There are two special situations that should be highlighted:
1. NSVT morphology may be prognostically and diagnostically important. With repeated episodes of NSVT, a 12-lead ECG should be performed to characterize the morphology of VT and to evaluate for an idiopathic VT, most commonly arising from the right ventricular outflow tract (Figure 17-2). In patients with a history of MI whose NSVT morphology suggests right ventricular outflow tract origin, the NSVT is probably not related to the MI and does not carry adverse prognostic significance.
FIGURE 17-2 A 12-lead electrocardiogram tracing from a 60-year-old man with a history of a remote inferior MI who was hospitalized for pneumonia and was incidentally noted to have evidence of ventricular ectopy during his hospitalization. The premature ventricular depolarizations captured on this tracing—and the NSVT documented on cardiac monitoring—arose from the right ventricular outflow tract and had no relation to his prior inferior MI.

EXERCISE SET
1. Decide whether each statement agrees with the NSVT passage, answering yes or no and quoting the words of the passage that decide it. (a) Repeated episodes of NSVT call for a 12-lead ECG. (b) Idiopathic VT most commonly arises from the left ventricular outflow tract. (c) The NSVT of the man in Figure 17-2 was related to his prior inferior MI.
2. Reproduce the part of the NSVT passage from "There are two" up to and including "adverse prognostic significance.".

RECORDS PROVIDED
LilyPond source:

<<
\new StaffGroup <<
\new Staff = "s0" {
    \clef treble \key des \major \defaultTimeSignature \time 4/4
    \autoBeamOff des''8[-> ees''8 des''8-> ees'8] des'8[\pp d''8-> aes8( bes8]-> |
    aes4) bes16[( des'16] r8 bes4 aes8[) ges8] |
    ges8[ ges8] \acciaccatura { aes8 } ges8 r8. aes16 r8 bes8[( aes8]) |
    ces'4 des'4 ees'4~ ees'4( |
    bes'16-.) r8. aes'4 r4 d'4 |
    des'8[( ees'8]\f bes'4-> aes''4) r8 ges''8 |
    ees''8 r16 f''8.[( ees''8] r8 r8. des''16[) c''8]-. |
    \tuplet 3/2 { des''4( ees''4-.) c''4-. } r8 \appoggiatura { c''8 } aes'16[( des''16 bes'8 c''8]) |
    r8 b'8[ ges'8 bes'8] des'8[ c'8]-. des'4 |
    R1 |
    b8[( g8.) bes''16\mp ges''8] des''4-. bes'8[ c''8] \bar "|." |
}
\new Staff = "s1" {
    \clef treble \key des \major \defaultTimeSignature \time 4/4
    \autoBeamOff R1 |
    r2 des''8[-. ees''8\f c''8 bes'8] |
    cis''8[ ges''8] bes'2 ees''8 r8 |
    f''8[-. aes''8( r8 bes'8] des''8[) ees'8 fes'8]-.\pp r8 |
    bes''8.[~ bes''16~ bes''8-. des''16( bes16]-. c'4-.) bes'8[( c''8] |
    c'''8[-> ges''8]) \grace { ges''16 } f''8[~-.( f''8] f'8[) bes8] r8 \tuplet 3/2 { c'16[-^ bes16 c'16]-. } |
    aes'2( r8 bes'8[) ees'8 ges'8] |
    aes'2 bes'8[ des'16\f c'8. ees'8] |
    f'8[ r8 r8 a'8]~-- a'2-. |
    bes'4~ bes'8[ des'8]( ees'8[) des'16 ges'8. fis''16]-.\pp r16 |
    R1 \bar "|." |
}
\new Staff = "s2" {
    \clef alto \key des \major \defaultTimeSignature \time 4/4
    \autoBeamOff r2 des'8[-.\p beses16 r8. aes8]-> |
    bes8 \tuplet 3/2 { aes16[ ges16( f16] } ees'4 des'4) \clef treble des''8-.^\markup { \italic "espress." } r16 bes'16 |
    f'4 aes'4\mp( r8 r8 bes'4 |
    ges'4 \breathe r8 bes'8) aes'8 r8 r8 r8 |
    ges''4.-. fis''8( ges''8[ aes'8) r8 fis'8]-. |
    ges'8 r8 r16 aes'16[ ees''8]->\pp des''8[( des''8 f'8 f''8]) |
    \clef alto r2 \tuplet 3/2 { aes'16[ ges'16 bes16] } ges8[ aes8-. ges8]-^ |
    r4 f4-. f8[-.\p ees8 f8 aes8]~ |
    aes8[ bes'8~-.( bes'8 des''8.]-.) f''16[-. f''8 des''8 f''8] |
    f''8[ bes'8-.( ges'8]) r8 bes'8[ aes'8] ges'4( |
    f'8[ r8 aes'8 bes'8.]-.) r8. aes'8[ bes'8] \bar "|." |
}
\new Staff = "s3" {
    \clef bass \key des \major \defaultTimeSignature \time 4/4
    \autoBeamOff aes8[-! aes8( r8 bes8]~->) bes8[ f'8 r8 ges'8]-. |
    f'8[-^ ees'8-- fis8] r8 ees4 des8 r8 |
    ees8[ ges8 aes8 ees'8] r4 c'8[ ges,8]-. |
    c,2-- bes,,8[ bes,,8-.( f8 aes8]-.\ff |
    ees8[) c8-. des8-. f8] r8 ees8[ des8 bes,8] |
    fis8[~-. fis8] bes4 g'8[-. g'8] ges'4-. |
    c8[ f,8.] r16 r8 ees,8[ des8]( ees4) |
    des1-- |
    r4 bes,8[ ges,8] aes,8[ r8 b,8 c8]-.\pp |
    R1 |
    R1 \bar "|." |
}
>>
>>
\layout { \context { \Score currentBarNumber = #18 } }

REPLIES
1.
(a) Yes: "With repeated episodes of NSVT, a 12-lead ECG should be performed"
(b) No: "most commonly arising from the right ventricular outflow tract"
(c) No: "had no relation to his prior inferior MI"

2.
There are two special situations that should be highlighted:
1. NSVT morphology may be prognostically and diagnostically important. With repeated episodes of NSVT, a 12-lead ECG should be performed to characterize the morphology of VT and to evaluate for an idiopathic VT, most commonly arising from the right ventricular outflow tract (Figure 17-2). In patients with a history of MI whose NSVT morphology suggests right ventricular outflow tract origin, the NSVT is probably not related to the MI and does not carry adverse prognostic significance.